2.2. NF1 gene

The NF1 gene is located in the long arm of chromosome 17 (17q11.2). (Cawthon et al. 1990, Viskochil et al. 1990). It is a very large gene spanning over 350 kb of genomic DNA (Marchuk et al. 1991) with 60 exons organized into four clusters, which are separated by four large introns (Fig. 1) (Li et al. 1995). The NF1 gene is ubiquitously expressed, resulting in 11-13 kb NF1 mRNA with many alternatively spliced variants (Fig. 1) (Gutmann et al. 1995, Gutmann et al. 1999, Vandenbroucke et al. 2002a). The NF1 gene is highly conserved between species. There is ~98% homology of the protein product between mouse and human, and ~60% homology between drosophila and human (Bernards et al. 1993, The et al. 1997).

The NF1 gene contains a domain (exons 21-27) related to Ras-GTPase-activating proteins (Ras-GAPs) (Fig. 1) (Ballester et al. 1990). The Ras-GAP proteins increase the intrinsic GTPase activity of proto-oncogene Ras. The NF1 gene has even longer homology to the yeast inhibitory regulator proteins (IRA), which are also involved in regulating the Ras-signaling pathway (Ballester et al. 1990). There are no other areas significantly homologous to other genes.

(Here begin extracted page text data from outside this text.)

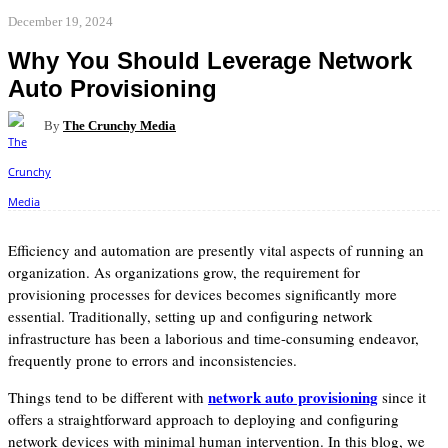
December 19, 2024
Why You Should Leverage Network
Auto Provisioning
By
The Crunchy Media
Facebook
Twitter
Pinterest
WhatsApp
Efficiency and automation are presently vital aspects of running an
organization. As organizations grow, the requirement for
provisioning processes for devices becomes significantly more
essential. Traditionally, setting up and configuring network
infrastructure has been a laborious and time-consuming endeavor,
frequently prone to errors and inconsistencies.
network auto provisioning
Things tend to be different with
since it
offers a straightforward approach to deploying and configuring
network devices with minimal human intervention. In this blog, we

One of the introns in the NF1 gene contains three embedded genes (OMGP, EVI2A and EVI2B), which are transcribed in an orientation opposite to NF1 gene (Fig. 1) (Viskochil et al. 1991). The functions of these three genes are unknown. The mutation rate of the NF1 gene is one of the highest known in the human genome, 3.1-6.5 x 10⁵ (Vogel & Motulsky 1997). Thus, ~50% of all NF1 patients lack a family history of the disease (Huson & Hughes 1994). It has been speculated that the high mutation rate is caused by the large size of the gene and the complexity of its processing (Upadhyaya et al. 1994). Recent advances in detecting mutations of the NF1 gene have made it possible to identify >95% of the mutations (Messiaen et al. 2000). There are no general hot spot areas for mutations in the NF1 gene, but the exons 10 and 37 have been shown to have the highest mutation rate and count for ~30% of the mutations (Messiaen et al. 2000).

The NF1 gene is ubiquitously expressed, as one would expect based on the diverse clinical manifestations of the disorder (DeClue et al. 1991, Gutmann et al. 1991, Daston & Ratner 1992). However, the highest level of NF1 gene expression is seen in neural tissues (Daston et al. 1992). There are three major alternatively spliced exons of the gene, but also many other splice variants with low expression levels (Fig. 1) (Gutmann et al. 1995, Gutmann et al. 1999, Vandenbroucke et al. 2002b). The most commonly expressed alternative isoform includes exon 23a (63bp), which is located in the GAP region. The isoform containing exon 23a has been shown to have decreased Ras-GAP activity (Andersen et al. 1993a). Two other common alternatively spliced exons are 9a (30bp) and 48a (54bp). The isoform containing exon 48a is highly expressed in muscle tissues (Gutmann et al. 1995), and expression of the 9a-containing isoform is seen during embryonic development of the brain (Gutmann et al. 1999). The functions of these two latter isoforms are not known. The 3‘ untranslated region of NF1 mRNA shares strong homology between human and mouse, suggesting that it is important for mRNA stability (Bernards et al. 1993). A few proteins have been identified that bind to the NF1 3‘ untranslated region, including the human RNA-binding protein (HuR), which is known to bind mRNAs of proto-oncogenes, cytokines and transcription factors (Haeussler et al. 2000). Furthermore, NF1 mRNA has recently been identified to be targeted towards the cell-cell adhesion zone (Yla-Outinen et al. 2002).